Quincy, Josiah (1821). "Report of the Committee on the Subject of Pauperism and a House of Industry in the Town of Boston." Kress Collection. Baker Library at Harvard, Cambridge, MA.

2 comments:

  1. Good stuff. I listened to the POTUS speech this morning. He laid out a program to accommodate some of this conflict. No great society. No deficit spending. No refusal to assure health. Yes to American 'common sense'.

    Let's hope the culture that is America today knows to accept it.

    ReplyDelete
  2. The cause of comprehensive health care reform has suffered multiple episodes of failure going back to the 1940s. The one notable success in 1965 of Medicare and Medicaid. One of the causes of failure is that comprehensive reform efforts have been attempted through the legislative process, where numerous well organized vested interests can exercise a veto.

    The cause of comprehensive health reform in the U.S. calls for a masterful job of change management. Some of the needed elements are in place: a hightened sense of crisis, a transformational leader, strong legislative position for the party in favor of reform. However, some have argued that the U.S. system has become less able to deliver change for reasons including the fact that there is less party-discipline and power of committee chairmen has diminished. Thus, a handful of legislators can effectively block changes. There is research indicating that health industry campaign contributions do influence legislative votes regardless of party affiliation.

    One difference in the change management process this time around is that the proposal is not starting with the administration, as it did with 'Hillary-care'. Legislators themselves are bound to have an 'escalated commitment' effect, since they have been debating a large number of elements have already been debated in committee. We are likely to get some expansion of insurance coverage for some populations among the uninsured. This would be consistent with pattern of reform after the failed Clinton effort (or really since the Kerr-Mills legislation that preceded Medicaid and Medicare).

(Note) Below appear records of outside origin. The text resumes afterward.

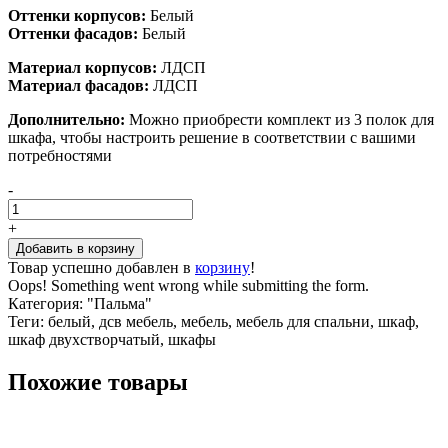
Оттенки корпусов:
Белый
Оттенки фасадов:
Белый
Материал корпусов:
ЛДСП
Материал фасадов:
ЛДСП
Дополнительно:
Можно приобрести комплект из 3 полок для
шкафа, чтобы настроить решение в соответствии с вашими
потребностями
-
+
Товар успешно добавлен в
корзину
!
Oops! Something went wrong while submitting the form.
Категория:
"Пальма"
Теги:
белый, дсв мебель, мебель, мебель для спальни, шкаф,
шкаф двухстворчатый, шкафы
Похожие товары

The CHIP programs have led to the expansion of covered populations, and some states have tried to expand coverage to children in families well above the income thresholds currently established (about 75-85% above the poverty line; NY state tried to expand this to families with income 3 times more than the federal poverty line).

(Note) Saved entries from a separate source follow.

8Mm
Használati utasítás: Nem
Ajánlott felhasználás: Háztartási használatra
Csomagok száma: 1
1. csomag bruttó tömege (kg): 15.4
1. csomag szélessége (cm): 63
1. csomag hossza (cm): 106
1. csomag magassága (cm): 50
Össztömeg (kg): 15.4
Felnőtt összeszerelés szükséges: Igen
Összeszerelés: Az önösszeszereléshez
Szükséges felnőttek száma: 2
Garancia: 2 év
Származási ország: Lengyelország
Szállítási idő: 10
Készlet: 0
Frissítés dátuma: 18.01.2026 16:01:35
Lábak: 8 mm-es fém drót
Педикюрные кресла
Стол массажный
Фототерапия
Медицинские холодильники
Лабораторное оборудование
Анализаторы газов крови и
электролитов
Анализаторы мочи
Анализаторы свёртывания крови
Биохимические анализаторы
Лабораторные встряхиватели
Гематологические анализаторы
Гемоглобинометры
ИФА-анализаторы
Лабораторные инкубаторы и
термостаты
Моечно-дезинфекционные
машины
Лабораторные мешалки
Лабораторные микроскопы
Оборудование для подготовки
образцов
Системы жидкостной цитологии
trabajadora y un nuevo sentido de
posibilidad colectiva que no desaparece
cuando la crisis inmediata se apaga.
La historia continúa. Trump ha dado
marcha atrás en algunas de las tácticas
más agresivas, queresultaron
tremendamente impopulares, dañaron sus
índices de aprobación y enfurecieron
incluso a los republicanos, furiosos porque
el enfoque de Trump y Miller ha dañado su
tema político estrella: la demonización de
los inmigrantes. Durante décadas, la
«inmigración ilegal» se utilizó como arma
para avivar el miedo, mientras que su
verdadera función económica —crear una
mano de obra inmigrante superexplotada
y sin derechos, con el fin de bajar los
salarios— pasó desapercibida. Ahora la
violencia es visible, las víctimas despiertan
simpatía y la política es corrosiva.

    However, expanding the system alone will not improve the allocation of current health expenditures. My own view is that the foundation a good health system should be a robust system of public health where investments are targeted for those areas that increase outcomes at the population level (infant mortality, life expectancy). Having insurance as the foundation of a system is a root mistake that has led to many of the negative outcomes that we lament (high costs, allowing services with low public health value and disallowing those with high public health value).